Soooo after such an intense first month in SL, how could I ever leave it? 🙂

Granted, I do miss the old days — the days when I had little else to do but have a low-paying job that managed to afford me to pay my bills and leave hours and hours for SL 🙂 Things were, if anything, hectic — so much to do, so many people to meet, so many ideas to explore, so many places to visit, so much to talk about…
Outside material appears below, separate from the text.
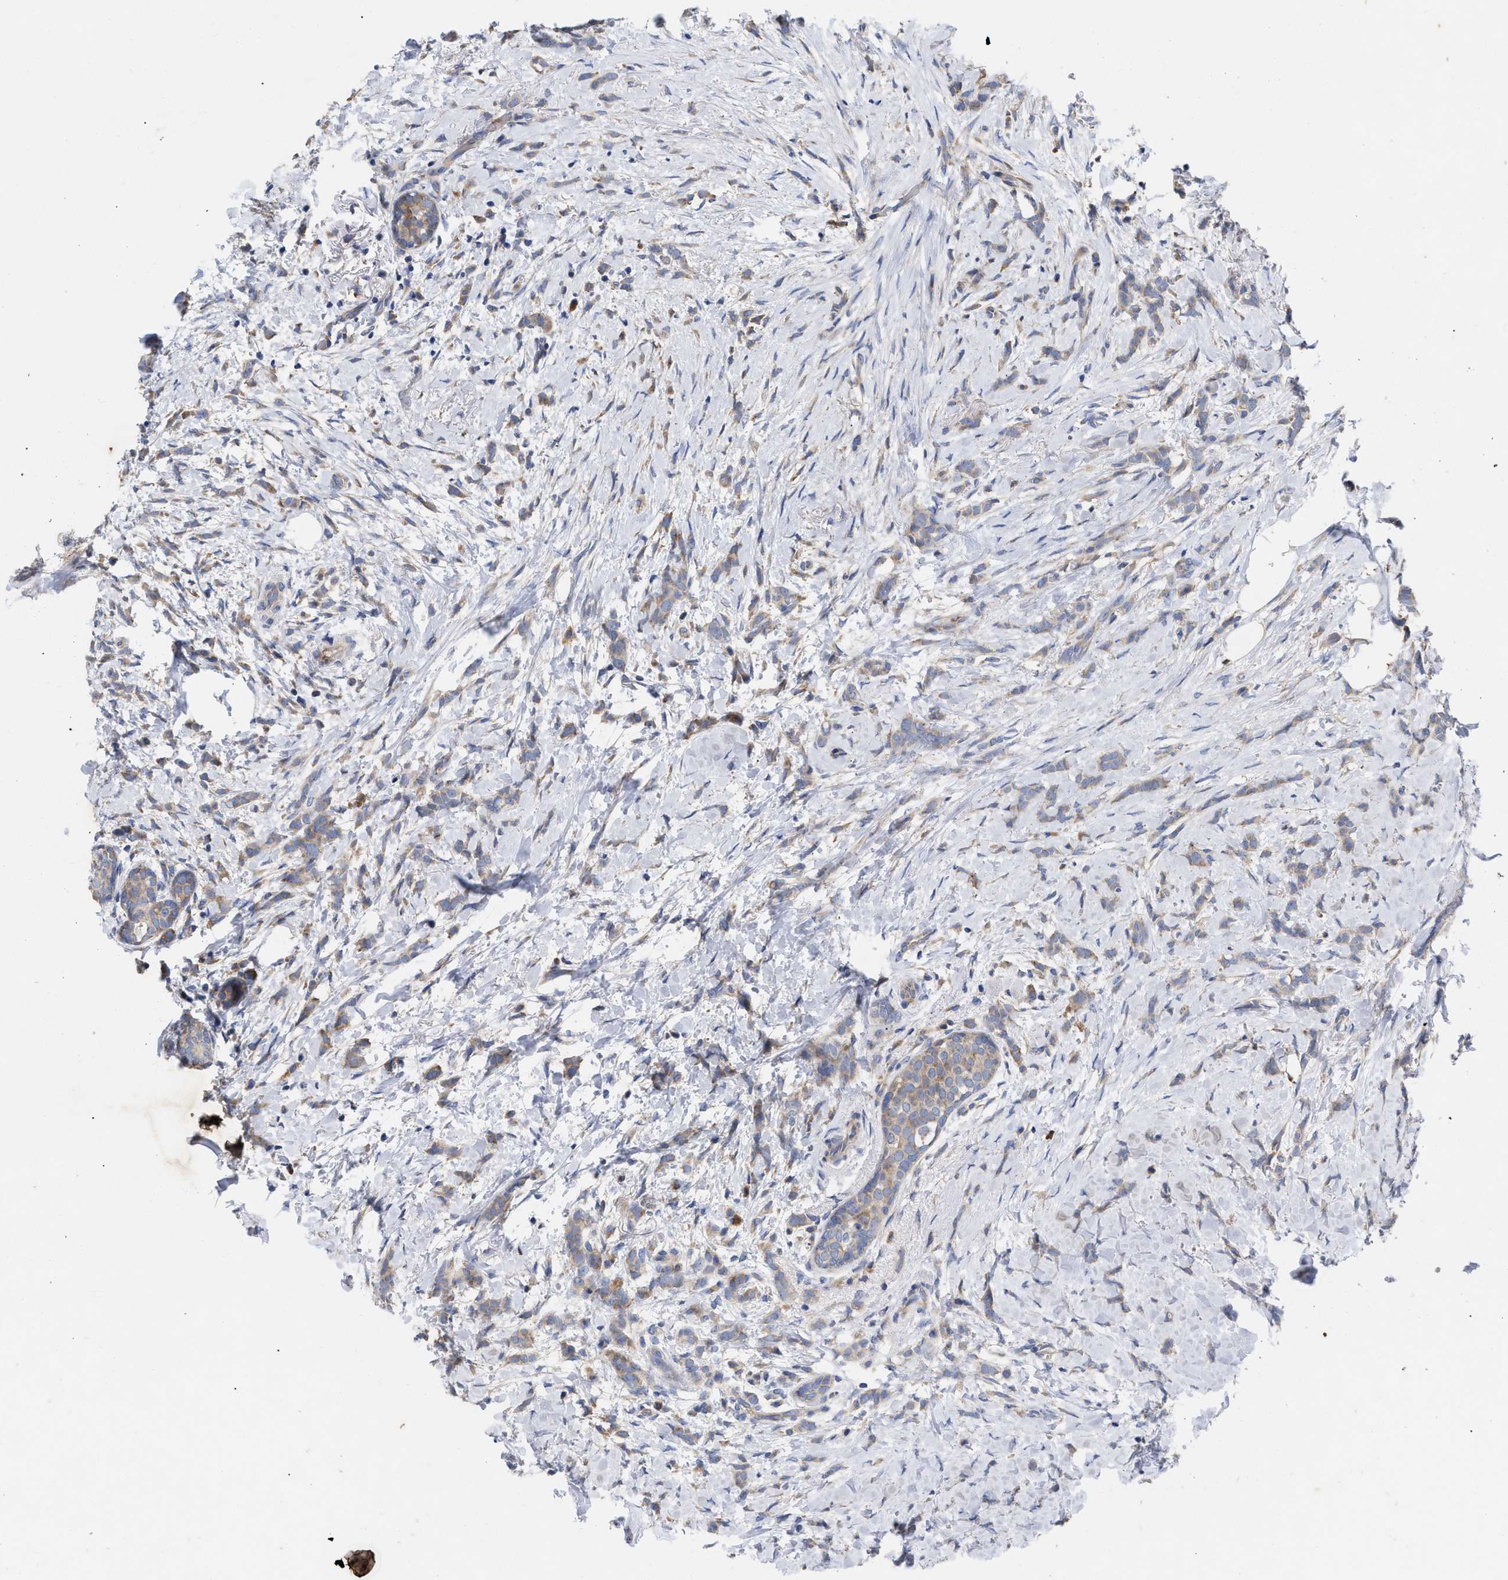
{"staining": {"intensity": "moderate", "quantity": ">75%", "location": "cytoplasmic/membranous"}, "tissue": "breast cancer", "cell_type": "Tumor cells", "image_type": "cancer", "snomed": [{"axis": "morphology", "description": "Lobular carcinoma, in situ"}, {"axis": "morphology", "description": "Lobular carcinoma"}, {"axis": "topography", "description": "Breast"}], "caption": "IHC of lobular carcinoma (breast) shows medium levels of moderate cytoplasmic/membranous positivity in about >75% of tumor cells.", "gene": "VIP", "patient": {"sex": "female", "age": 41}}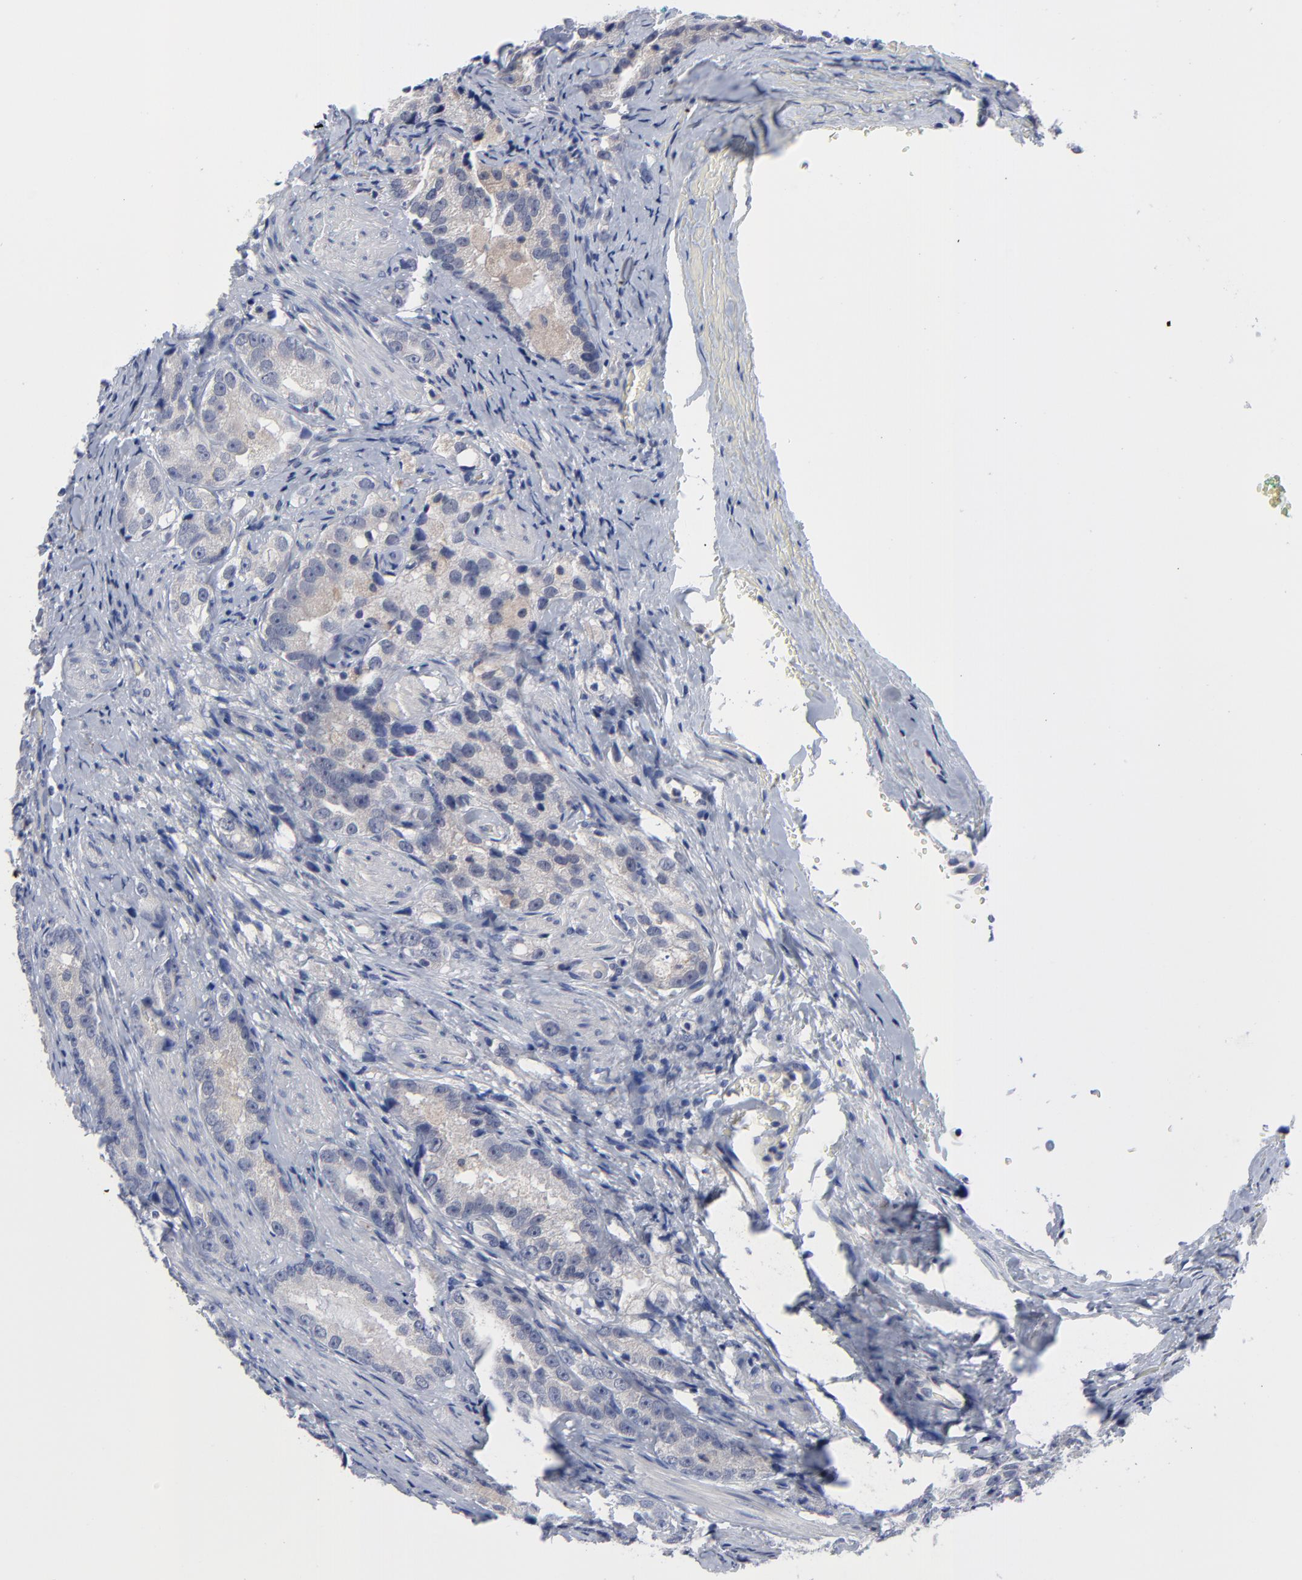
{"staining": {"intensity": "weak", "quantity": "<25%", "location": "cytoplasmic/membranous"}, "tissue": "prostate cancer", "cell_type": "Tumor cells", "image_type": "cancer", "snomed": [{"axis": "morphology", "description": "Adenocarcinoma, High grade"}, {"axis": "topography", "description": "Prostate"}], "caption": "Protein analysis of prostate cancer exhibits no significant expression in tumor cells. (DAB (3,3'-diaminobenzidine) immunohistochemistry visualized using brightfield microscopy, high magnification).", "gene": "CLEC4G", "patient": {"sex": "male", "age": 63}}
Wait… that’s pretty much what I do today! 🙂

The third things I’ve learned from that first month were some of the most important personal lessons I got: first, that to succeed in SL, you have to invest a lot of time. And when I mean a lot, I really mean a lot! SL’s most successful, creative, talented, and innovative residents are people with a full commitment to it, and no time left to do anything else. It’s pointless to compete with them unless you wish to engage in a similar level of commitment — and few will.

The second thing is that if you commit to something, have in mind what it will look like in 5 or 10 years from now. Too many projects, ideas, or business proposals are started and dropped after a few months, due to lack of commitment (not necessarily laziness, just people moving on to the Next Best Thing). Alas, SL, even more than RL, shows that it’s the long-term commitment that will make things work. There are few examples; they stand out. If you’re not prepared to commit to something for 5 years, don’t even bother to try — it’ll be a waste of your time (and possibly, in some cases, your money). In that case, just enjoy SL for the sake of SL! There is no harm in getting entertained 🙂

And the third, of course, is that Second Life, just like the real world (or possibly even more so!), is all about people — connecting with them, meeting them, chatting with them, discussing and exchanging ideas. SL, more than any other tool, is the ultimate idea marketplace — where the exchange of concepts and ideas is at the forefront of its shaping. At some point in time, SL was “sold” as the ultimate computer game design platform. That was a bad idea, since almost all people in SL don’t design computer games for a living (or even for fun!). Then it was announced as a place where you could “be creative” — appealing to our creative and talented aspects, and SL as a tool to allow you to apply that newly-found creativity into building things (or programming them; or selling clothes). Again, once more, this approach only has limited appeal — while everybody enjoys user-generated content, only a few enjoy creating content: most will not have time, talent, or creativity for that. And they’re the vast majority — possibly over 90% of all active users. Interestingly, a lot of new wannabe competitors are making the same error, announcing their products for “the creative virtual world builders”. Tough luck, guys, most of us are not creative nor builders…

So, well, Second Life is for the third group: people who connect with people. And except for some hermit types — which are really extreme cases and exceptions — almost all of us are in SL to connect. If LL can take a lesson from the past 5 years is that someone like me, without any talent, little creativity, and zero or no skills in building/modelling, can still enjoy SL, since it puts people in touch so well, and allows them to do things together. It’s irrelevant if you just have a sweetheart or belong and actively participate in 25 groups with thousands of users: connecting to your beloved one or to an audience of thousands is the very stuff that Second Life is made of.

In my five years in Second Life, things have definitely changed, and almost always for the best, although I also miss some things from the past: from friends that I will never see again, from places that are long gone, but also from the way things used to be and have totally changed. Nevertheless, everything changes, and, again, SL even more so: it’s the fun I have as I see the whole world changing, sometimes very quickly, that makes me eager to enter my second half-decade in SL 🙂

Oh, and my PowerBook G4 has still not broken down (although I use it seldom now) and with Snowglobe it gets a whopping 15-20 FPS, pretty much consistently all over the world, with reasonable low settings. Gosh! I had 3-6 FPS when I first logged in to SL, five years ago!